Les enfants concernés souffrent pour la plupart de troubles d'apprentissage de la lecture ou de troubles de la coordination du geste volontaire. ©Shutterstock

Votre enfant écrit lentement, de manière irrégulière ou peu soignée ? Peut-être faut-il consulter un graphothérapeute… Les explications de la graphothérapeute Josiane Gontard, spécialiste des troubles de l’écriture à Lyon et à Sorgues.

Qu’est-ce que la graphothérapie ?

Schématiquement, il s’agit d’une technique de rééducation… de l’écriture. L’objectif est de retrouver de la lisibilité et de la vitesse. Mais aussi de libérer l’écriture afin qu’elle soit le reflet de la personne.

 

Quelles sont justement les personnes concernées ?

Des enfants à partir de 5 ans et des adolescents souffrant de dysgraphie (troubles de l’apprentissage de la lecture) ou de dyspraxie (troubles de la coordination du geste volontaire). Beaucoup souffrent de troubles de l’attention ou de la concentration. Ils ne sont pas encore en échec scolaire mais vivent mal leurs difficultés d’écriture. On traite aussi de plus en plus d’adultes en manque de confiance ou souffrant d’une maladie neurodégénérative comme Alzheimer.

 

Troubles de l’écriture : les signes qui ne trompent pas 

Comment détecter ces problèmes d’écriture ?

Si votre enfant présente une écriture peu soignée, manquant de lisibilité, voire carrément illisible, lente, maladroite ou sinueuse, il ne faut pas hésiter à consulter.

En cas de doute, on fait passer un entretien oral et un bilan graphomoteur complet (posture, tenue du stylo, rapidité, déroulement du geste graphique…). L’objectif, identifier l’origine et les raisons de ces troubles de l’écriture.

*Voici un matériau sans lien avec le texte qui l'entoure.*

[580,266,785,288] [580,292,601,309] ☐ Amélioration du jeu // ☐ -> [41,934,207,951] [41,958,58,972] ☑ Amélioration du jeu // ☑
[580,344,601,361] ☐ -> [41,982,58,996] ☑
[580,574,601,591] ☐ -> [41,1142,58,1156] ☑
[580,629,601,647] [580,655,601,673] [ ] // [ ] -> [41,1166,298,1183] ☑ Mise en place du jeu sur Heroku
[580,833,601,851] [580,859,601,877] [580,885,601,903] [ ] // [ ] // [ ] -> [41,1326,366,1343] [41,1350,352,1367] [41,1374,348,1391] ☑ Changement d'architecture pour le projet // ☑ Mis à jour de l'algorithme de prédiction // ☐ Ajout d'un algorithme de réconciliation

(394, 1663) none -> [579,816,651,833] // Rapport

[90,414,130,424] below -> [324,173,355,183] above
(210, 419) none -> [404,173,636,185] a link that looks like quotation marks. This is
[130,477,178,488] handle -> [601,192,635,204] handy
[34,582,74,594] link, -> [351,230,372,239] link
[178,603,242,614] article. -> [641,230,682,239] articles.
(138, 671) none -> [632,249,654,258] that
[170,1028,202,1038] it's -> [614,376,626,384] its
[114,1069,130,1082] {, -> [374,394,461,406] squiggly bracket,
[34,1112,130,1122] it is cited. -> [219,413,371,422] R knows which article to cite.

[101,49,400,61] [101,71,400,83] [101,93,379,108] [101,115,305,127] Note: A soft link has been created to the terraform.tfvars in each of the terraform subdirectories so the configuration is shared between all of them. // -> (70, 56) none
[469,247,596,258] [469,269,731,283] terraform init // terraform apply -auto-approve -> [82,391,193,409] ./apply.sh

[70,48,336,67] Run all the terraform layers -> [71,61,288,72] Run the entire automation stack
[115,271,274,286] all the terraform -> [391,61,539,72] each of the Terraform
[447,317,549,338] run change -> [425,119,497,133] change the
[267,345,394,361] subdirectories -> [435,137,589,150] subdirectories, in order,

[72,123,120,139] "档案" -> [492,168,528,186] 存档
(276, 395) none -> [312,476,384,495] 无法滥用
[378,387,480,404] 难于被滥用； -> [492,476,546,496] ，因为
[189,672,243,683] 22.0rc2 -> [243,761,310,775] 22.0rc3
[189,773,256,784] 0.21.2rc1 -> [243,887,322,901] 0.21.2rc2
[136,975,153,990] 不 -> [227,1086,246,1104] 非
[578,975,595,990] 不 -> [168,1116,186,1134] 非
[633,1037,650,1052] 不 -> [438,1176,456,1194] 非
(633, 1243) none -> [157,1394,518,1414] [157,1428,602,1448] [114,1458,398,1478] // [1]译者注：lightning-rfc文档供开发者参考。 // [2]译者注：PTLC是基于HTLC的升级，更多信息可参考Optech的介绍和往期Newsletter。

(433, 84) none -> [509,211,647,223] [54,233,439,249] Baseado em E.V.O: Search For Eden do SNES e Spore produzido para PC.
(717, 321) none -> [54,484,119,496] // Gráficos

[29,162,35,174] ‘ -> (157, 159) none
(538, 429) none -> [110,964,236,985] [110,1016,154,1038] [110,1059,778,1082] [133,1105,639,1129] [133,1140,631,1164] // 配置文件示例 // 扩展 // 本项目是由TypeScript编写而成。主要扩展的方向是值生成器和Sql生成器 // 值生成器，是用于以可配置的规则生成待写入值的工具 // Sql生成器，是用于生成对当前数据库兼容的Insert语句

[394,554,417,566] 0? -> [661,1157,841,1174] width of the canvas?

L’analyse approfondie des résultats va donc permettre de comprendre comment et quand sont intervenus ces troubles de l’écriture, examen indispensable avant d’entamer une thérapie.

 

Comment les régler ?

En travaillant d’abord sur des techniques de relaxation du geste graphique, qu’il s’agisse d’exercices respiratoires, de sophrologie ou d’hypnose (voir encadré).  Le reste de la séance est consacré à divers exercices de motricité. Par exemple sur de grandes feuilles A3 ou au tableau, avec des crayons multicolores très gras pour faciliter l’acquisition du geste. En effet, la rééducation ne porte pas seulement sur l’écriture elle-même, mais aussi sur le dessin de quelques formes fondamentales (boucles, coupes, arceaux, hélices, etc.). Il s’agit de faire travailler l’enfant sur la souplesse et l’aisance dans le geste. On insiste aussi sur la posture, la bonne position corporelle durant les exercices.

 

Quelle est la durée du traitement ?

En moyenne, une dizaine de séances de trois quarts d’heure permettent à l’enfant d’acquérir une écriture homogène. Et donc de retrouver de la confiance en lui.

 

À SAVOIR

Médecine douce en fort développement en chirurgie comme en psychiatrie, l’hypnose est aussi efficace en matière de graphothérapie, notamment pour traiter les troubles des hauts potentiels (enfants précoces ou philo-cognitifs). « La technique consiste à mettre le patient dans un état modifié de conscience (entre sommeil et relaxation) pour influer sur sa concentration, son hyperactivité, ses phobies scolaires… », explique Josiane Gontard qui collabore ainsi régulièrement avec l’hypnothérapeute lyonnais Jacques Marcout.